A three step guide to decolonising philanthropy
11 May 2021 at 8:30 am
“Decolonising wealth is really about sharing wealth and creating a future where we can all mutually thrive.”
As Australia undergoes a reckoning of its colonial origins, philanthropy and all the power that comes with the practice is being put under the spotlight.
US-based philanthropic activist, Edgar Villanueva, is at the forefront of the movement to decolonise philanthropy not only in his home country but across the world.
Following his keynote address at Philanthropy Australia’s 2021 National Conference, Villanueva told Pro Bono News that he is aiming to spark conversations around the lack of diversity in Australian philanthropic organisations, and the small percentage of grant dollars going towards Indigenous communities and people of colour.
He said that in order to decolonise philanthropy, organisations and individuals had to ask themselves three questions around where philanthropic wealth comes from, who’s in charge of distributing wealth, and what the data shows.
“Understanding the origins of money isn’t just about tracing back to the family… but the policies and the systems that have been in place to allow certain folks to be able to accumulate wealth in the first place,” Villanueva said.
He said that the people in charge of giving away money were generally detached from the problems philanthropy was trying to fix, and that needed to change.
“It’s important to begin to think about how we diversify not just the staff of organisations, but also at the trustee level, so that the people directly impacted by the issues we care about are making decisions about where funding goes,” he said.
And he said that collecting data was an important way for organisations to remain accountable.
“Collect data on where your funding is going and who benefits from it and what you’ll see is that most funding is going to large, white-led organisations,” he said.
“It’s important that we actually track that so we can set goals like giving 10 per cent of our funding to communities of colour.”
Villanueva said that we were living through a time where the world was waking up to deeper issues around race and power, and it was important philanthropy stepped up to the challenge.

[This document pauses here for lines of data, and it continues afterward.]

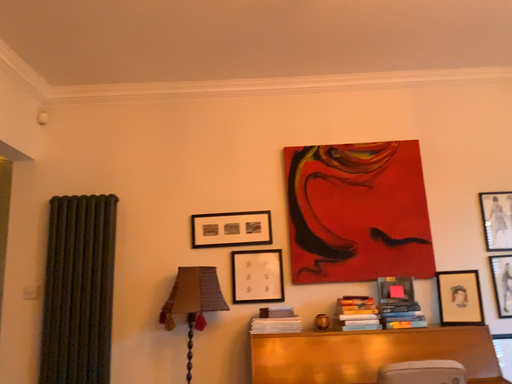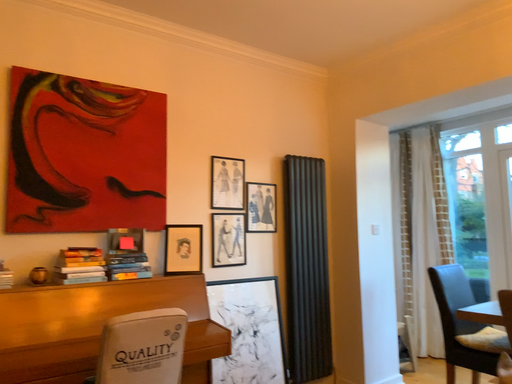
Question: How did the camera likely rotate when shooting the video?

Choices:
 (A) rotated left
 (B) rotated right

Answer: (B)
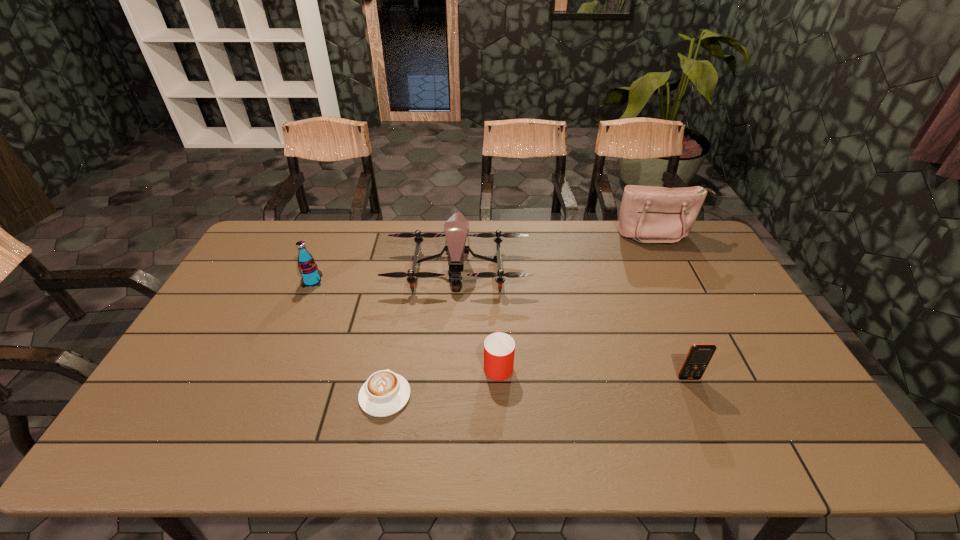
The height and width of the screenshot is (540, 960). In order to click on shoulder bag in this screenshot , I will do `click(648, 214)`.

At what (x,y) coordinates should I click in order to perform the action: click on drone. Please return your answer as a coordinate pair (x, y). The width and height of the screenshot is (960, 540). Looking at the image, I should click on (456, 228).

At what (x,y) coordinates should I click in order to perform the action: click on the leftmost object. Please return your answer as a coordinate pair (x, y). Looking at the image, I should click on (311, 276).

This screenshot has width=960, height=540. I want to click on the third shortest object, so click(698, 357).

Where is `the second shortest object`? the second shortest object is located at coordinates (499, 348).

You are a GUI agent. You are given a task and a screenshot of the screen. Output one action in this format:
    pyautogui.click(x=<x>, y=<y>)
    Task: Click on the shortest object
    The height and width of the screenshot is (540, 960).
    Given the screenshot: What is the action you would take?
    pyautogui.click(x=385, y=393)

Locate an element on the screen. This screenshot has height=540, width=960. vacant space situated on the front pocket of the shoulder bag is located at coordinates (701, 317).

Locate an element on the screen. free space located on the front-facing side of the drone is located at coordinates (456, 307).

Identify the location of vacant space located 0.120m on the right of the leftmost object. Image resolution: width=960 pixels, height=540 pixels. (359, 281).

Where is `free space located on the screen of the cellular telephone`? free space located on the screen of the cellular telephone is located at coordinates point(710,430).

“This is a fantastic moment for philanthropy to take a step forward and provide leadership around those conversations, not to shy away from it, but to actually create spaces, and to really think about and appreciate Indigenous leadership in a way that we haven’t in the past,” he said.
Providing an alternative view
As well as delivering the keynote speech at the conference, Villanueva also participated in a panel discussion on the actions philanthropy can consider and adopt to move towards decolonisation.
He was joined byJody Barney, chair of KWT; Kathryn Coff, from the Fellowship for Indigenous Leadership; and Shaun Middlebrook, the CEO of Woor-Dungin – three First Nations people with experience of philanthropy as trustees, workers or recipients.
During the panel, Coff said that giving power to Aboriginal and Torres Strait Islander communities to solve social and environmental problems would see a completely different approach to the world of giving and impact.
“We see the world differently,” Coff said.
“I would say we are probably the best people to manage money because we have so much trust, we talk with communities, and we do things for the greater good and sustainable succession.”
Middlebrook also noted that if philanthropists wanted to see real outcomes, Aboriginal and Torres Strait Islander people needed to be the ones managing their financial decisions.
“We know where the money needs to go, we understand our communities… we have a history of management, no matter how difficult it is,” Middlebrook said.
“Funding for Aboriginal communities that is short and sharp isn’t going to support better outcomes for communities.”
Wealth for all
Villanueva said that if philanthropic organisations and individuals did decolonise their practices, the world would be a different place.
“Decolonising wealth is really about sharing wealth and creating a future where we can all mutually thrive,” he said.
As for whether any of this was actually possible, he said he remains positive and hopeful.
“There have been tremendous steps that philanthropic organisations have made recently, such as a foundation in Minneapolis that committed $100 million to Black and Indigenous people in their region,” he said.
“Even the fact that we are having these conversations at the Philanthropy Australia Conference is a great start.
“I’m inspired and hopeful, I do believe the best in people and I do believe change is possible.”